## Exercise passage
[Start of section]
2. The proximity server of claim 1, wherein to receive the request to connect the requester UE to the connection UE, the receiving module is to receive the request from an application server, which initially received the request from the requester UE.
3. The proximity server of claim 1, wherein to receive the request to connect the requester UE to the connection UE, the receiving module is to receive the request from a second proximity services server, which initially received the request from the requester UE, and wherein the second proximity services server provides the requester UE a second LLID for use in direct discovery between the requester UE and the connection UE.
4. The proximity server of claim 3, wherein the output module is to provide the second LLID to the connection UE.
5. The proximity server of claim 1, wherein the request includes an indication that the request is for direct discovery.
6. The proximity server of claim 1, wherein the user-defined proximity identifier is encoded to identify a user of the connection UE and the public land mobile network (PLMN) of the connection UE.
7. The proximity server of claim 1, wherein the user-defined proximity identifier includes at least one of a Mobile Station International Subscriber Directory Number (MSISDN) or a Session Initiation Protocol (SIP) uniform resource identifier (URI) of the connection UE.
8. The proximity server of claim 1, wherein the output module is to provide a common direct discovery period to the requester UE after confirming permission that the requester UE can connect to the connection UE.
9. The proximity server of claim 1, wherein the first and second LLIDs are configured for one-time use, and wherein the proximity server renews the first and second LLIDs in response to a later request by the requester UE to connect to the connection UE.
10. A method for providing identifiers for proximity services, the method comprising:
receiving from a requester user equipment (UE) at a proximity services server, a request to connect the requester UE to a connection UE, the request including a user-defined proximity identifier that identifies the connection UE;
confirming permission for the requester UE to connect to the connection UE; and
based on the confirmation, providing a first link layer identifier (LLID) to the connection UE for use in direct discovery between the requester UE and the connection UE.
[End of section]
## Provided data
[Start of section]
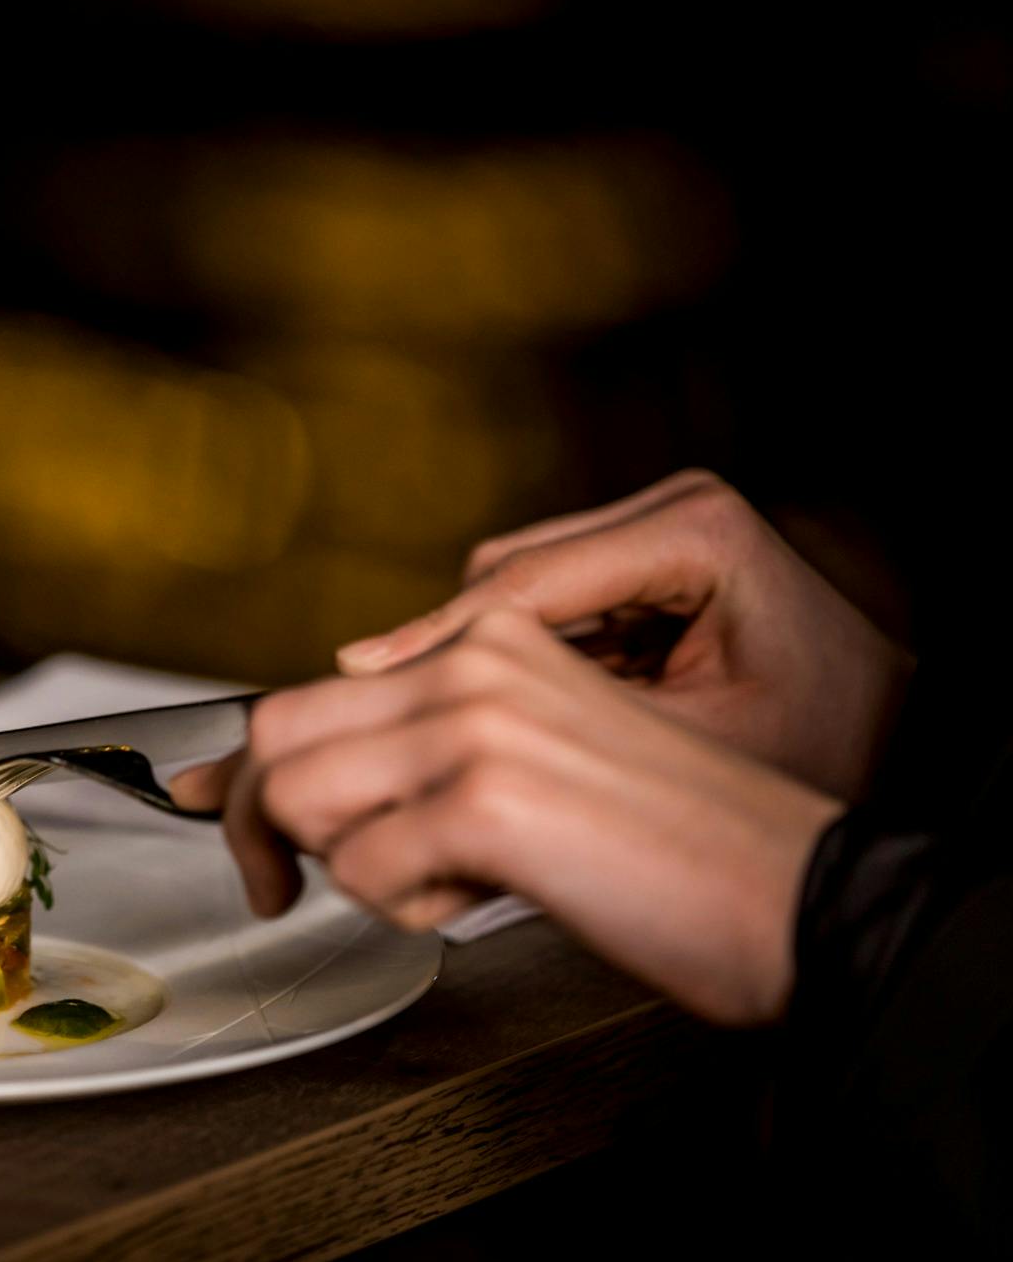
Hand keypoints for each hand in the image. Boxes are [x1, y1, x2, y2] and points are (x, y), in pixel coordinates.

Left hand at [171, 608, 844, 1024]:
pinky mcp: (487, 802)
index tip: (201, 804)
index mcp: (491, 644)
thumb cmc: (671, 851)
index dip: (239, 764)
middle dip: (253, 822)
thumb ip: (425, 758)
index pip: (311, 693)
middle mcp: (475, 667)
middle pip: (277, 735)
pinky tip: (480, 901)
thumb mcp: (533, 770)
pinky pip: (361, 870)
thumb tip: (293, 794)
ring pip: (300, 798)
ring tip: (439, 887)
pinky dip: (401, 910)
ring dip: (346, 869)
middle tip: (275, 888)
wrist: (797, 895)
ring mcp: (476, 727)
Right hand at [335, 470, 911, 800]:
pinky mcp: (645, 570)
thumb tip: (434, 714)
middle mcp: (672, 511)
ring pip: (515, 589)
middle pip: (507, 573)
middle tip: (386, 714)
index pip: (526, 581)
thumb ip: (559, 716)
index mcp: (693, 531)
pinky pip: (548, 608)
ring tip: (438, 730)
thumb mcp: (681, 740)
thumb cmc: (821, 749)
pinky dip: (518, 663)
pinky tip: (495, 719)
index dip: (435, 638)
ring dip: (479, 659)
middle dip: (448, 649)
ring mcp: (657, 535)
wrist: (902, 750)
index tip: (359, 675)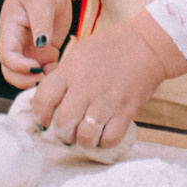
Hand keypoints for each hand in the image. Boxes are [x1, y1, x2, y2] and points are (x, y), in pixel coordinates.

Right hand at [0, 0, 74, 87]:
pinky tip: (62, 71)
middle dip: (24, 81)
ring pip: (26, 75)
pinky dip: (51, 75)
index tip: (35, 67)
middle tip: (44, 80)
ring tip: (55, 77)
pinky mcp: (45, 51)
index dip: (18, 67)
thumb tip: (41, 43)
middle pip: (11, 72)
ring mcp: (30, 49)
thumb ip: (40, 21)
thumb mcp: (40, 0)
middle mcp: (17, 44)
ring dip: (38, 81)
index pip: (7, 56)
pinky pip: (45, 70)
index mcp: (10, 30)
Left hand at [25, 11, 186, 150]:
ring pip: (85, 135)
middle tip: (67, 133)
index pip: (43, 99)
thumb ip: (64, 76)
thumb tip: (50, 101)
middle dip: (62, 134)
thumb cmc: (111, 48)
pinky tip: (104, 135)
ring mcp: (107, 100)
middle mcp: (86, 86)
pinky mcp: (127, 110)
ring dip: (82, 141)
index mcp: (71, 71)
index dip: (39, 115)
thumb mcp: (80, 54)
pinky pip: (110, 138)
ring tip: (85, 137)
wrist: (146, 44)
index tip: (44, 121)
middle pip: (64, 122)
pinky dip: (104, 142)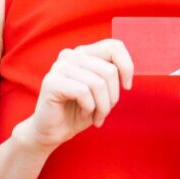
[End of section]
## Try it
In the patent claims on the proximity services server, what may the user-defined proximity identifier include?

## Solved problem
At least one of a Mobile Station International Subscriber Directory Number (MSISDN) or a Session Initiation Protocol (SIP) uniform resource identifier (URI) of the connection UE.